[Dataset entries]
----

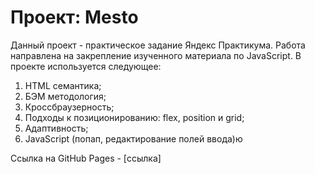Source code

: # Проект: Mesto

Данный проект - практическое задание Яндекс Практикума. Работа направлена на закрепление изученного материала по JavaScript. В проекте используется следующее:

1. HTML семантика;
2. БЭМ методология;
3. Кроссбраузерность;
4. Подходы к позиционированию: flex, position и grid;
5. Адаптивность;
6. JavaScript (попап, редактирование полей ввода)ю

Ссылка на GitHub Pages - [ссылка]
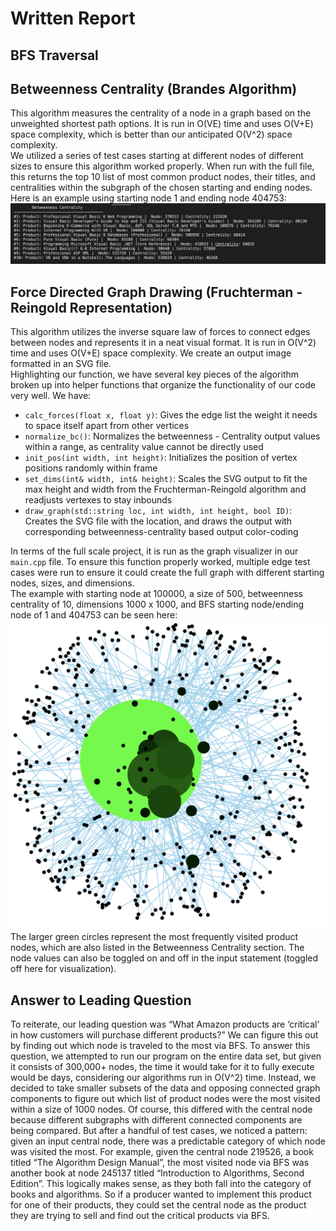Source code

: # Written Report

## BFS Traversal <br>


## Betweenness Centrality (Brandes Algorithm) <br>
This algorithm measures the centrality of a node in a graph based on the unweighted shortest path options. It is run in O(VE) time and uses O(V+E) space complexity, which is better than our anticipated O(V^2) space complexity. <br>
We utilized a series of test cases starting at different nodes of different sizes to ensure this algorithm worked properly. When run with the full file, this returns the top 10 list of most common product nodes, their titles, and centralities within the subgraph of the chosen starting and ending nodes. Here is an example using starting node 1 and ending node 404753: ![Betweenness Centrality Example](BC.png) <br>

## Force Directed Graph Drawing (Fruchterman - Reingold Representation) <br>
This algorithm utilizes the inverse square law of forces to connect edges between nodes and represents it in a neat visual format. It is run in O(V^2) time and uses O(V+E) space complexity. We create an output image formatted in an SVG file. <br>
Highlighting our function, we have several key pieces of the algorithm broken up into helper functions that organize the functionality of our code very well. We have: <br>
- `calc_forces(float x, float y)`: Gives the edge list the weight it needs to space itself apart from other vertices
- `normalize_bc()`: Normalizes the betweenness - Centrality output values within a range, as centrality value cannot be directly used 
- `init_pos(int width, int height)`:  Initializes the position of vertex positions randomly within frame
- `set_dims(int& width, int& height)`: Scales the SVG output to fit the max height and width from the Fruchterman-Reingold algorithm and readjusts vertexes to stay inbounds
- `draw_graph(std::string loc, int width, int height, bool ID)`: Creates the SVG file with the location, and draws the output with corresponding betweenness-centrality based output color-coding 

In terms of the full scale project, it is run as the graph visualizer in our `main.cpp` file. To ensure this function properly worked, multiple edge test cases were run to ensure it could create the full graph with different starting nodes, sizes, and dimensions. <br>
The example with starting node at 100000, a size of 500, betweenness centrality of 10, dimensions 1000 x 1000, and BFS starting node/ending node of 1 and 404753 can be seen here: ![Final Graph](Final1.png) <br>
The larger green circles represent the most frequently visited product nodes, which are also listed in the Betweenness Centrality section. The node values can also be toggled on and off in the input statement (toggled off here for visualization). <br>

## Answer to Leading Question <br>
To reiterate, our leading question was “What Amazon products are ‘critical’ in how customers will purchase different products?” We can figure this out by finding out which node is traveled to the most via BFS. To answer this question, we attempted to run our program on the entire data set, but given it consists of 300,000+ nodes, the time it would take for it to fully execute would be days, considering our algorithms run in O(V^2) time. Instead, we decided to take smaller subsets of the data and opposing connected graph components to figure out which list of product nodes were the most visited within a size of 1000 nodes. Of course, this differed with the central node because different subgraphs with different connected components are being compared. But after a handful of test cases, we noticed a pattern: given an input central node, there was a predictable category of which node was visited the most. For example, given the central node 219526, a book titled “The Algorithm Design Manual”, the most visited node via BFS was another book at node 245137 titled “Introduction to Algorithms, Second Edition”. This logically makes sense, as they both fall into the category of books and algorithms. So if a producer wanted to implement this product for one of their products, they could set the central node as the product they are trying to sell and find out the critical products via BFS.
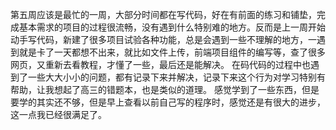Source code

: 第五周应该是最忙的一周，大部分时间都在写代码，好在有前面的练习和铺垫，完成基本需求的项目的过程很流畅，没有遇到什么特别难的地方。反而是上一周开始动手写代码，新建了很多项目试验各种功能，总是会遇到一些不理解的地方，一遇到就是卡了一天都想不出来，就比如文件上传，前端项目组件的编写等，查了很多网页，又重新去看教程，才懂了一些，最后还是能解决。
在码代码的过程中也遇到了一些大大小小的问题，都有记录下来并解决，记录下来这个行为对学习特别有帮助，让我想起了高三的错题本，也是类似的道理。
感觉学到了一些东西，但是要学的其实还不够，但是早上查看以前自己写的程序时，感觉还是有很大的进步，这一点我已经很满足了。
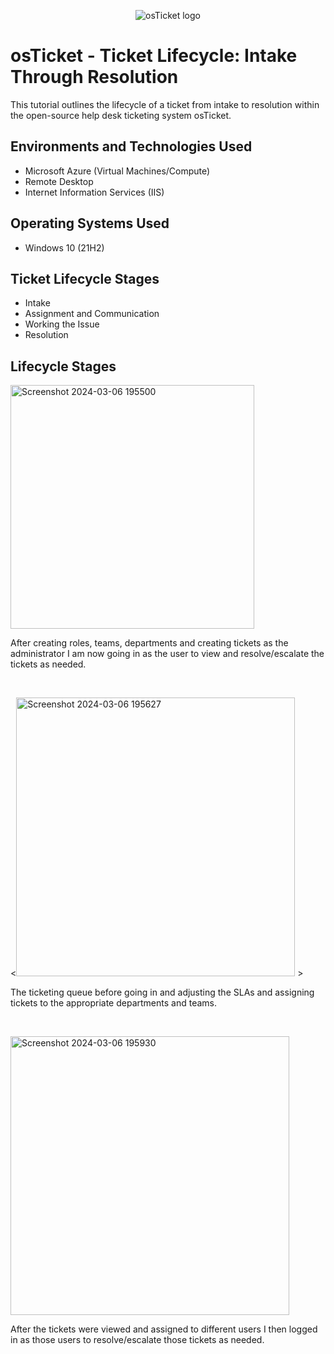 <p align="center">
<img src="https://i.imgur.com/Clzj7Xs.png" alt="osTicket logo"/>
</p>

<h1>osTicket - Ticket Lifecycle: Intake Through Resolution</h1>
This tutorial outlines the lifecycle of a ticket from intake to resolution within the open-source help desk ticketing system osTicket.<br />



<h2>Environments and Technologies Used</h2>

- Microsoft Azure (Virtual Machines/Compute)
- Remote Desktop
- Internet Information Services (IIS)

<h2>Operating Systems Used </h2>

- Windows 10</b> (21H2)

<h2>Ticket Lifecycle Stages</h2>

- Intake
- Assignment and Communication
- Working the Issue
- Resolution

<h2>Lifecycle Stages</h2>

<p>
<img width="390" alt="Screenshot 2024-03-06 195500" src="https://github.com/marcusgumbs/ticketlifecycle/assets/162270050/0c413a25-f490-40e5-b05d-6ef7e1d72252">

</p>
<p>
After creating roles, teams, departments and creating tickets as the administrator I am now going in as the user to view and resolve/escalate the tickets as needed.
</p>
<br />

<p>
<<img width="446" alt="Screenshot 2024-03-06 195627" src="https://github.com/marcusgumbs/ticketlifecycle/assets/162270050/8853f5ed-93e7-4b32-af20-2bb7438bdf40">
>

</p>
<p>
 The ticketing queue before going in and adjusting the SLAs and assigning tickets to the appropriate departments and teams.
</p>
<br />

<p>
<img width="446" alt="Screenshot 2024-03-06 195930" src="https://github.com/marcusgumbs/ticketlifecycle/assets/162270050/c3beafc6-1ba4-40b1-9ed2-e072d0fa18c6">

</p>
<p>
After the tickets were viewed and assigned to different users I then logged in as those users to resolve/escalate those tickets as needed.
</p>
<br />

----

## YOUR INSTRUCTIONS
Please transcribe exactly the part of the records that opens with the line containing "1. HTML семантика;" and closes with the line containing "randomly within frame", both ends included, and leave out the pictures.

## SOLUTION TO THIS PROBLEM
1. HTML семантика;
2. БЭМ методология;
3. Кроссбраузерность;
4. Подходы к позиционированию: flex, position и grid;
5. Адаптивность;
6. JavaScript (попап, редактирование полей ввода)ю

Ссылка на GitHub Pages - [ссылка]
Source code

: # Written Report

## BFS Traversal <br>


## Betweenness Centrality (Brandes Algorithm) <br>
This algorithm measures the centrality of a node in a graph based on the unweighted shortest path options. It is run in O(VE) time and uses O(V+E) space complexity, which is better than our anticipated O(V^2) space complexity. <br>
We utilized a series of test cases starting at different nodes of different sizes to ensure this algorithm worked properly. When run with the full file, this returns the top 10 list of most common product nodes, their titles, and centralities within the subgraph of the chosen starting and ending nodes. Here is an example using starting node 1 and ending node 404753: ![Betweenness Centrality Example](BC.png) <br>

## Force Directed Graph Drawing (Fruchterman - Reingold Representation) <br>
This algorithm utilizes the inverse square law of forces to connect edges between nodes and represents it in a neat visual format. It is run in O(V^2) time and uses O(V+E) space complexity. We create an output image formatted in an SVG file. <br>
Highlighting our function, we have several key pieces of the algorithm broken up into helper functions that organize the functionality of our code very well. We have: <br>
- `calc_forces(float x, float y)`: Gives the edge list the weight it needs to space itself apart from other vertices
- `normalize_bc()`: Normalizes the betweenness - Centrality output values within a range, as centrality value cannot be directly used 
- `init_pos(int width, int height)`:  Initializes the position of vertex positions randomly within frame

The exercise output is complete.